Even the Grecian custom of athletes competing nude had as much to do with fraud and deceit as to the Greeks' famed delight in the beauty of the human form. The ancient Olympics, being a religious celebration as well as a sporting contest, were closed to women. But a widow named Diagoras Callipateiras Pherenike was determined to see her son be a winner. So, dressed like a male trainer, she took him to Olympia to compete. In her excitement at his victory, she leapt in the air and, as underwear hadn't been invented, her secret was revealed. The Olympic committee passed a rule that henceforth everyone on the field, trainers and athletes, would have to be stark naked, according to Pausanius.
But the Games weren't just anti-feminist; they also could be an occasion for gay-bashing, notwithstanding the Greeks' supposedly broadminded attitudes in such matters. According to the Greek historian Dion Cassius, a Roman wrestler by the name of Aurelius Helix was the heavy favorite in the 250th Olympiad (221 A.D.). He had just won at the Capitoline Games in Rome. But Olympic officials didn't want to see him victorious at their Games because Aurelius Helix was a boyfriend of the openly gay Emperor Heliogabalus. So they simply canceled the wrestling competition for that year.
Muscling in on the action
Other monarchs, though, used a little muscle to see that their favorites got to compete. The Olympics were divided into two parts, a men's division and one for boys 18 and under. Once, the Spartans entered a certain Eualces in the latter division, even though his height, build and strength made it obvious to the judges that he long since had passed the divide into adulthood. But King Agesilaus of Sparta pressured them to keep him in the boys' division. For once, virtue triumphed: Eualces finished out of the money.
Which brings up something else we don't need to feel guilty about: Fielding NHL and NBA players as our Olympic hockey and basketball teams. Amateur athletics are a strictly modern invention. The ancient Olympians were in it for the money.

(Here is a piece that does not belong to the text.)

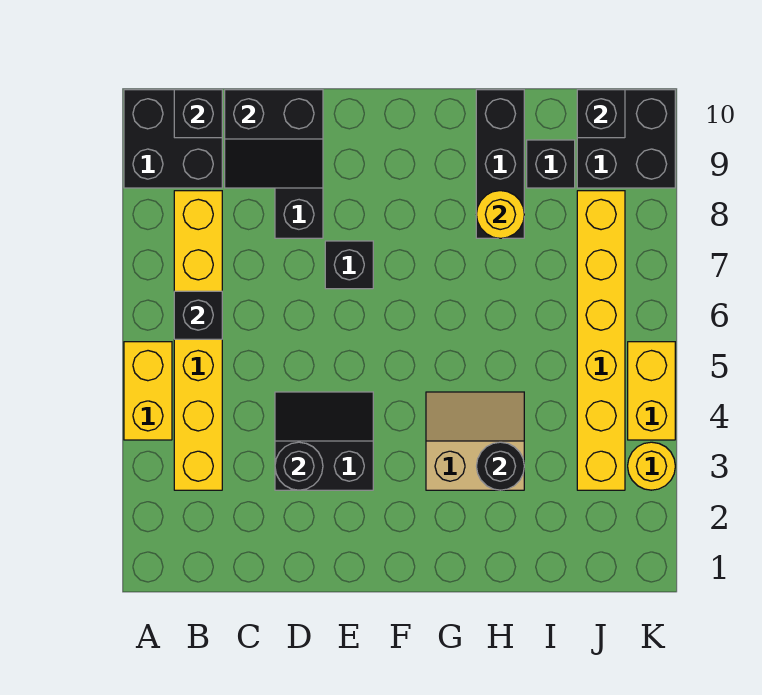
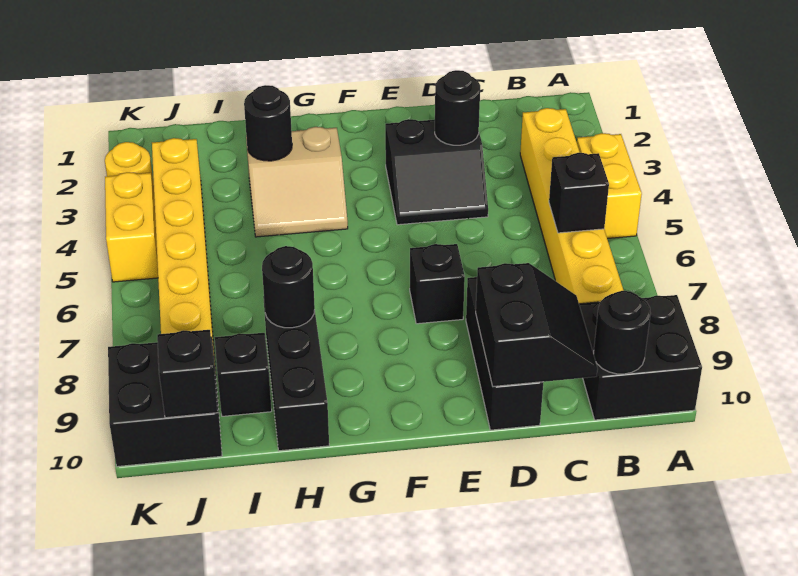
black 1x1 brick [174,90,222,138] -> black 1x1 round brick [594,291,651,374]
black 2x2 slope [225,90,323,188] -> black 2x2 slope turned to [476,263,598,386]
yellow 1x1 round brick [476,191,524,238] -> black 1x1 round brick [262,246,315,328]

The name of the Athenian statesman Solon passed into history as a synonym for wise man. One of his laws provided that Athenians who won at the Olympics would be rewarded with the equivalent of $100,000. Even also-rans didn't make out too badly: Athenians who merely competed at Olympia were entitled to a daily free meal for the rest of their lives at city hall.

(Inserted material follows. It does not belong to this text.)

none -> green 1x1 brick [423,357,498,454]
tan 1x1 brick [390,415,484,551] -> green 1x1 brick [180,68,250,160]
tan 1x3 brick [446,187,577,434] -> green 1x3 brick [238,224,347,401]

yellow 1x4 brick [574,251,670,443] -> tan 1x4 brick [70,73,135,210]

Of course, then, as now, there were kill-joy purists claiming sports are corrupted by big bucks. Among them was the Greek author Philostratos, who wrote a treatise called *On Gymnastics.*
*Such a luxurious life style as I have just described,* Philostratos sadly noted, *led to illegal practices among the athletes for the sake of money. I refer to selling and buying of victories.*
Philostratos cited the example of a wrestler who paid his opponent the equivalent of $66,000 to take a dive. *The loser demanded his money,* Philostratos noted, *but the winner said that he owed nothing since the other had, after all, tried to win.*
Honesty is secondary
Mostly, though, the ancient Greeks didn't fret about honesty in athletics. Even their understanding of where the Olympics came from involved a sporting event where the fix was in. According to the poet Pindar, the hero Pelops fell in love with the daughter of King Oenomaus. The king said, fine, Pelops could have her, if he beat him in a chariot race. But if he lost, Oenomaus reserved the right to run his spear through Pelops -- just as he had done to 13 previous suitors.
So, Pelops bribed the king's servant to take the linchpins out of Oenomaus' chariot. The wheels fell off, Pelops won the race and the girl. To commemorate his victory, he established the Olympic Games.

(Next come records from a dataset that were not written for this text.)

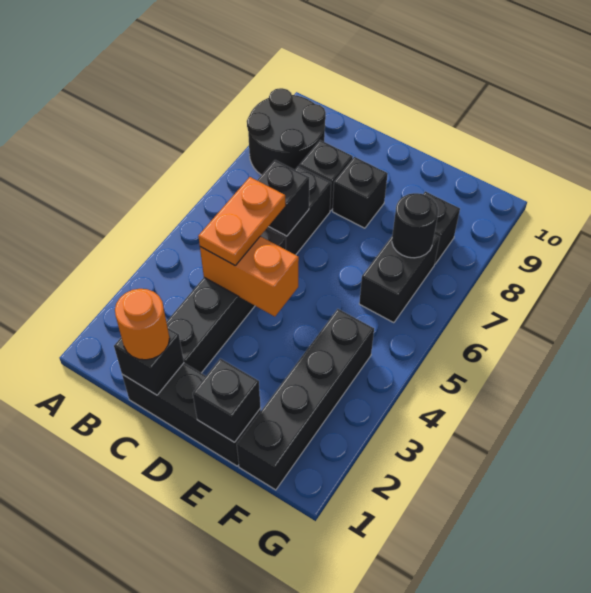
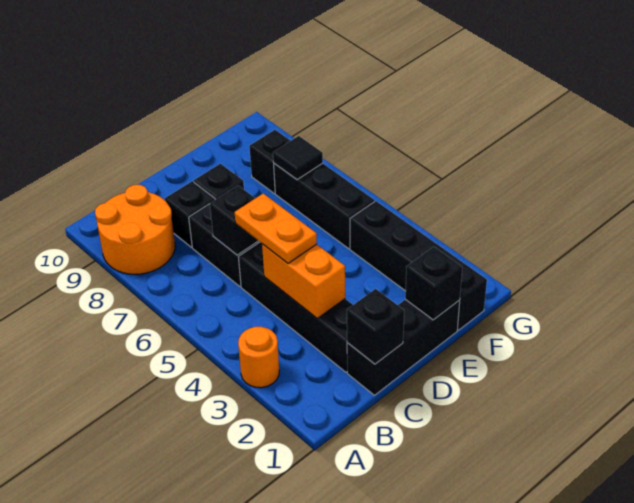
black 2x2 round brick [247,88,326,175] -> orange 2x2 round brick [95,185,175,274]
orange 1x1 round brick [115,289,169,360] -> orange 1x1 round brick moved to [238,327,279,388]
orange 1x2 brick [200,236,299,317] -> orange 1x2 brick turned to [262,244,345,318]
black 1x2 brick [359,234,440,323] -> black 1x3 brick [274,163,375,249]
black 1x1 round brick [392,193,438,258] -> black 1x1 tile [273,136,323,180]

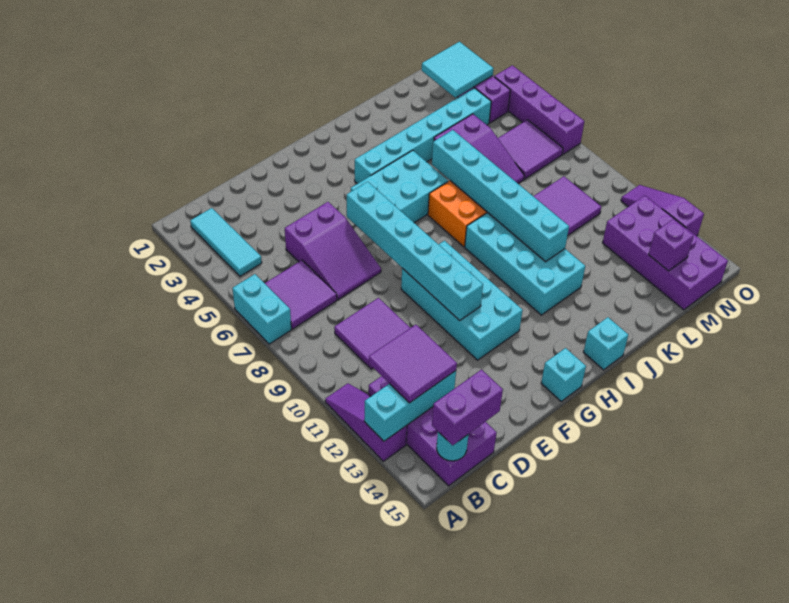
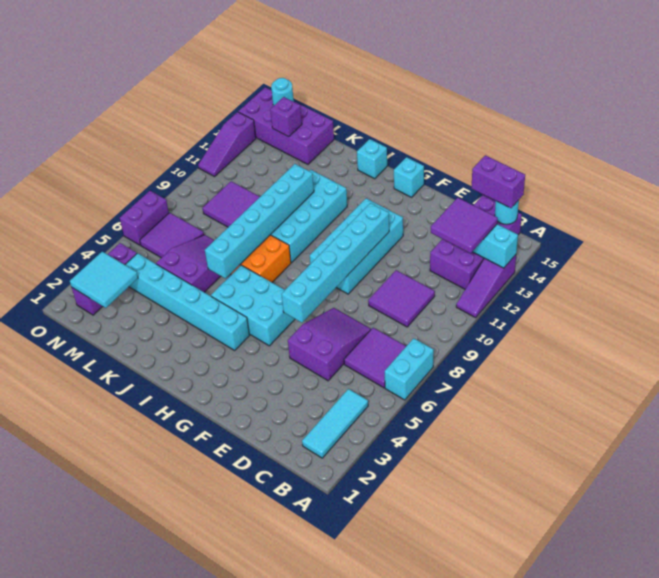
purple 2x4 brick [603,196,728,310] -> purple 2x4 brick turned to [238,87,334,164]
none -> cyan 1x1 round brick [271,78,294,106]
purple 1x4 brick [494,65,584,154] -> purple 1x2 brick [120,191,169,245]

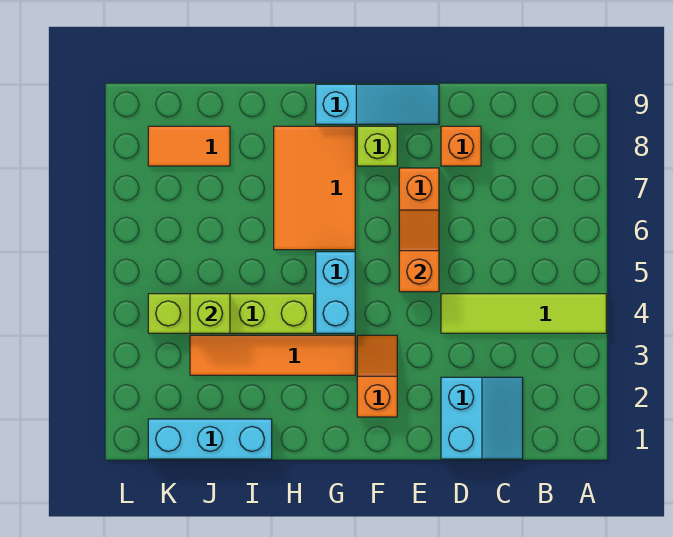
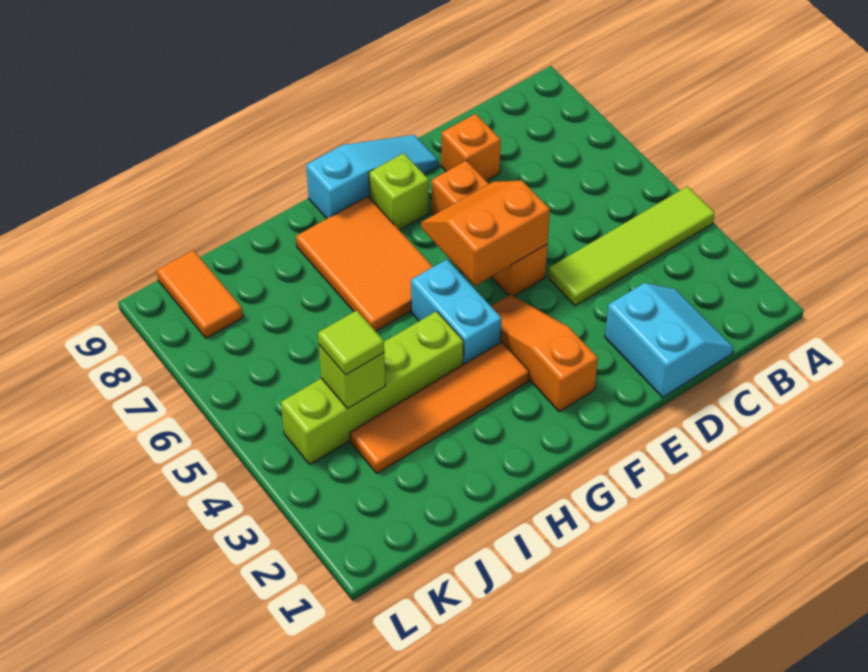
orange 1x2 slope [399,210,439,292] -> orange 2x2 slope [421,180,550,286]
orange 1x2 slope [357,335,397,417] -> orange 1x3 slope [491,295,598,412]
cyan 1x3 brick [148,419,272,459] -> none
none -> lime 1x1 tile [318,310,384,375]
orange 1x2 tile [148,126,230,166] -> orange 1x2 tile turned to [157,250,243,338]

The Greeks, you see, were more down to earth than are we, who worry about undue influence on ice-skating judges. Philosophers no less than athletes, they realized that men don't set their baser instincts aside when they strip for sport. To keep athletics in proper perspective, when they built a Temple of Zeus at Olympia, they chose to adorn it with a grand sculpture showing Pelops pulling off his tainted upset.
So we're right in line with tradition.